Pesky media at it again. I think they are just making up all this stuff.
http://seattlepi.nwsource.com/local/251130_ncenter07.html
Wednesday, December 7, 2005
More offices light up trees for Christmas -- but hold the angels
By KERY MURAKAMI
SEATTLE POST-INTELLIGENCER REPORTER
It's not exactly the Island of Misfit Toys, but in a back room at the Julius Rosso Nursery & Garden Center in Georgetown sit numerous victims of the cultural war over Christmas trees.
"Here are some angels with trumpets," said Bobbi Rosso, sifting through Christmas ornaments stowed in boxes.
"And here's one with a flute," she said, pulling out another angel.
The Rossos put up many of the Christmas trees in downtown Seattle's office buildings.
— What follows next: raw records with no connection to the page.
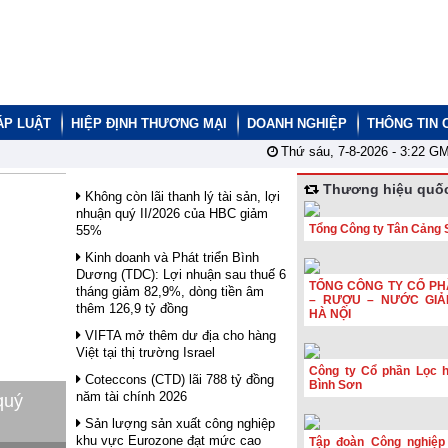
ÁP LUẬT
HIỆP ĐỊNH THƯƠNG MẠI
DOANH NGHIỆP
THÔNG TIN 
Thứ sáu, 7-8-2026 -
3:22
GM
Thương hiệu quốc
Không còn lãi thanh lý tài sản, lợi
nhuận quý II/2026 của HBC giảm
Tổng Công ty Tân Cảng 
55%
Kinh doanh và Phát triển Bình
Dương (TDC): Lợi nhuận sau thuế 6
TỔNG CÔNG TY CỔ PH
tháng giảm 82,9%, dòng tiền âm
– RƯỢU – NƯỚC GIẢ
thêm 126,9 tỷ đồng
HÀ NỘI
VIFTA mở thêm dư địa cho hàng
Việt tại thị trường Israel
Công ty Cổ phần Lọc 
Coteccons (CTD) lãi 788 tỷ đồng
Bình Sơn
năm tài chính 2026
quý
Sản lượng sản xuất công nghiệp
khu vực Eurozone đạt mức cao
Tập đoàn Công nghiệp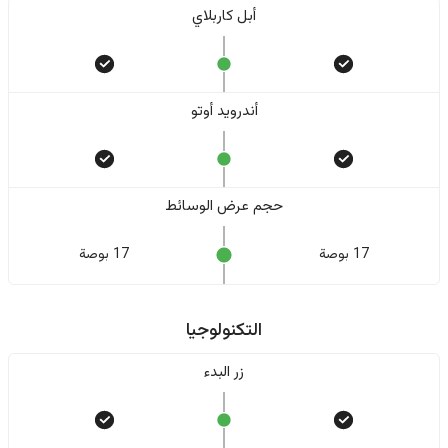
أبل كاربلاي
أندرويد أوتو
حجم عرض الوسائط
17 بوصة
17 بوصة
التكنولوجيا
زر البدء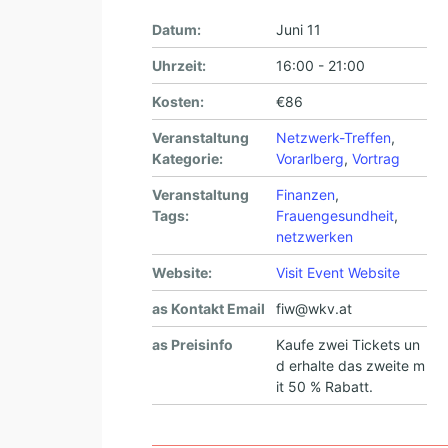
Datum:
Juni 11
Uhrzeit:
16:00 - 21:00
Kosten:
€86
Veranstaltung
Netzwerk-Treffen
,
Kategorie:
Vorarlberg
,
Vortrag
Veranstaltung
Finanzen
,
Tags:
Frauengesundheit
,
netzwerken
Website:
Visit Event Website
as Kontakt Email
fiw@wkv.at
as Preisinfo
Kaufe zwei Tickets un
d erhalte das zweite m
it 50 % Rabatt.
Around this time of year, she and her assistants put up five Christmas trees a day. None have any angels on them, she said. No jolly Santa Clauses, either. These days, many of Rosso's customers consider such ornaments to be too religious.
"They're worried about offending people," she said.
Not all building managers have declared their lobbies angel-free zones out of political correctness, she noted. Many of her customers have simply left it to her to decorate the trees. But Rosso said she's heard enough people who want religion kept out of office lobbies to know that putting up the most cherubic of trumpet-playing angels could cause her customers problems.
So in the boxes sit gold-colored cherubs, angels made of glass -- none to be seen this holiday season.
Even the term "Christmas tree" is causing controversy in some places around the country.
In places as varied as Chicago, Reno, Nev., and Prairie Village, Kan., they've been renamed "holiday trees." In Boston, the Parks and Recreation Department set off a furor when it advertised the lighting of a Holiday Tree. The Nova Scotia logger who donated the spruce told newspapers he'd rather feed the tree to a wood chipper than call it that.
Also forgotten in the back room at Rosso's nursery: boxes of snowman ornaments. Those ornaments, though, are victims of fashion. The tastes of Rosso's customers have turned from kitsch to the glamorous luxurious gold balls and crystal icicle ornaments.
The angel issue confounds Rosso.
"Look at these -- how can anyone object to these?" she said, pulling a plump cherubic face from yet another box.
"I'm not for all this controversy about Christmas. I'm Italian and Irish Roman Catholic. I believe in the birth of Christ," she said. "To me, it's tantamount to taking the birthday out of cake. Or to take the baseball out of ... er ... bat."
Last Wednesday, Rosso and four of her helpers including Helen Schafer went to the Plaza 600 office building at Sixth Avenue and Stewart Street.
The Vance Corp., which manages the building, hadn't specifically asked that there be no angels.
There were golden grapes, golden acorns and white lights on the 12-foot artificial tree.
"No angels here," Rosso said from atop a stepladder.